Text shown >>
%%
Martin Luther King Jr. and Malcolm X are the subjects of National Geographic's 'Genius: MLK/X'
Kelvin Harrison Jr. and Aaron Pierre are honoring two of history’s most important Black trailblazers — by bringing them to life on screen.
National Geographic’s Genius: MLK/X, which begins airing its latest season just in time for Black History Month, continues the anthology series’ depictions of historical icons. Harrison Jr. plays Martin Luther King Jr. and Pierre plays Malcolm X, following previous seasons' critically acclaimed performances by Geoffrey Rush as Albert Einstein, Antonio Banderas as Pablo Picasso and Cynthia Erivo as Aretha Franklin.
The actors, both 29, tell PEOPLE exclusively about researching, transforming into and depicting the legacies of the civil rights activists — who crossed paths only once in 1964 but nevertheless shared a vision for the liberation of Black people in America. (Dr. King and Malcolm X’s brief meeting serves as the opening scene of Genius: MLK/X.)
“Malcolm X's legacy, his power, it reverberated all the way to where I grew up and beyond,” says the London-born Pierre, who adds he felt “tremendously nervous” upon receiving the offer to play this role. The Nebraska-born Malcolm X (born Malcolm Little) became an influential advocate for Black empowerment and the Nation of Islam until his assassination at age 39 in New York City in 1965.
“I understood the gravity of this story. I understood the enormity of the responsibility of attempting to portray this man's life and his legacy and what he means to so many people all over the world ... the enormous influence he has had on the Black diaspora.”
For Harrison Jr., playing Dr. King — from the leader’s early days as a church pastor to his 1968 assassination in Tennessee — was something of a logical next step after bringing other Black trailblazers to the screen, including activist Fred Hampton in The Trial of the Chicago 7, blues great B. B. King in Elvis and, in an upcoming project, artist Jean-Michel Basquiat.
“But this time,” the Louisiana-born actor tells PEOPLE, “I had to put on a little bit more of my investigative hat and start to just look for more of the nuances and try to start to figure out who the man is.”
Both actors say they prioritized embodying Dr. King and Malcolm X’s values internally, rather than attempting to mimic the figures’ physical qualities. “A lot of the trap actors fall into” with biopics, says Harrison Jr., is believing they must “be as specific as possible about this impersonation of it.... The voice and the look and the mannerisms [being] spot-on, that doesn't always tell the story.”
MLK/X audiences aren’t tuning in for a documentary, he adds. “I'm not going to be Dr. Martin Luther King. That's not happening. But what I can do is honor the things that he loved, honor the things that inspired him and that he was passionate about, find the connection between me and let that drive the story.”
%%
Carry on the article about the actors in Genius: MLK/X, starting right after its final sentence.

Recorded data >>
%%
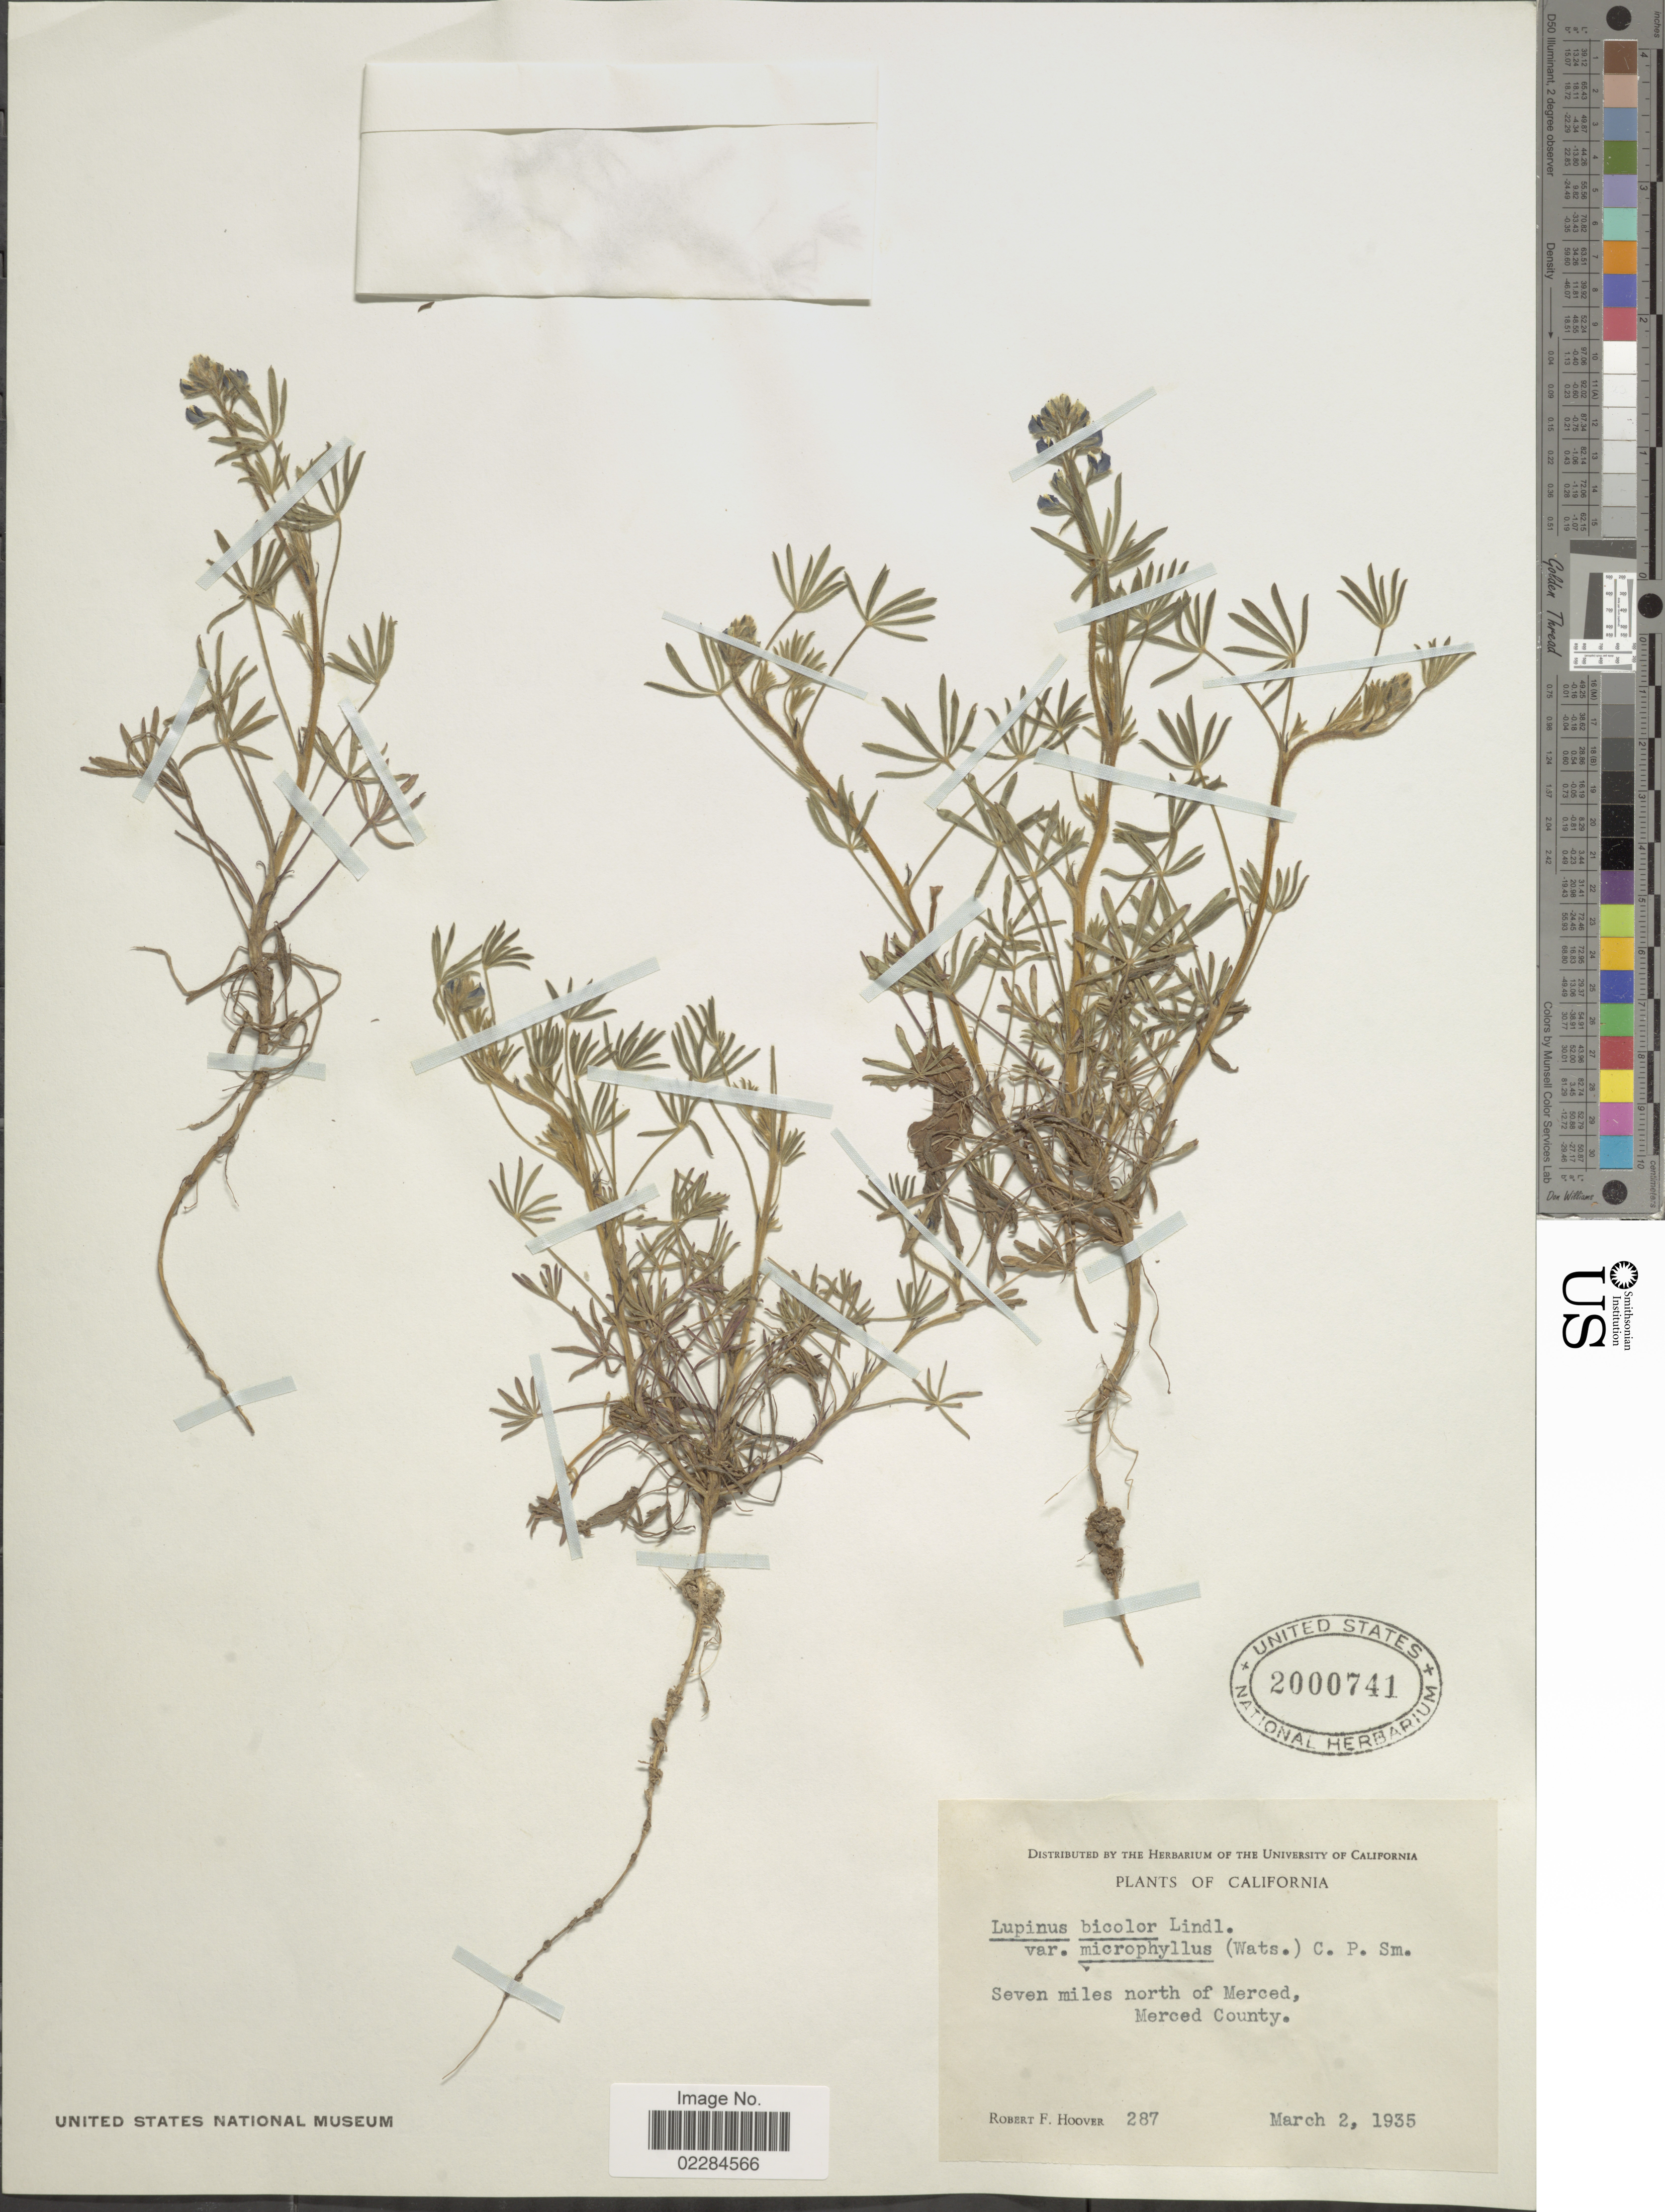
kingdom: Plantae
%%
Exercise response >>
Pierre says it’s important to keep the memory of these me alive — and now is the perfect time to learn more about their legacies. “In the U.K. [Black History Month] is in October,” he notes. “And of course in the U.S. it's in February. We have these particular months within the year that are, for want of a better word, designated to the celebration and championing of our contributions and our history.”
But, he adds, “as a Black man, I'm always celebrating and championing my heritage, the contributions my community and diaspora have given to this world. And I think this project coming out at this time is very special. We all are very excited for the world to have an opportunity to engage with this because we've poured ourselves into this. We're looking forward to people connecting with it.”
Genius, especially its new season, is about “articulating what it means to be a genius and allowing it to be more relatable for all of us to see our own personal genius,” says Harrison Jr. “We can respect these icons, but we don't have to put them on a pedestal as they're above us. We all have that potential in us. We all can achieve these amazing great things.”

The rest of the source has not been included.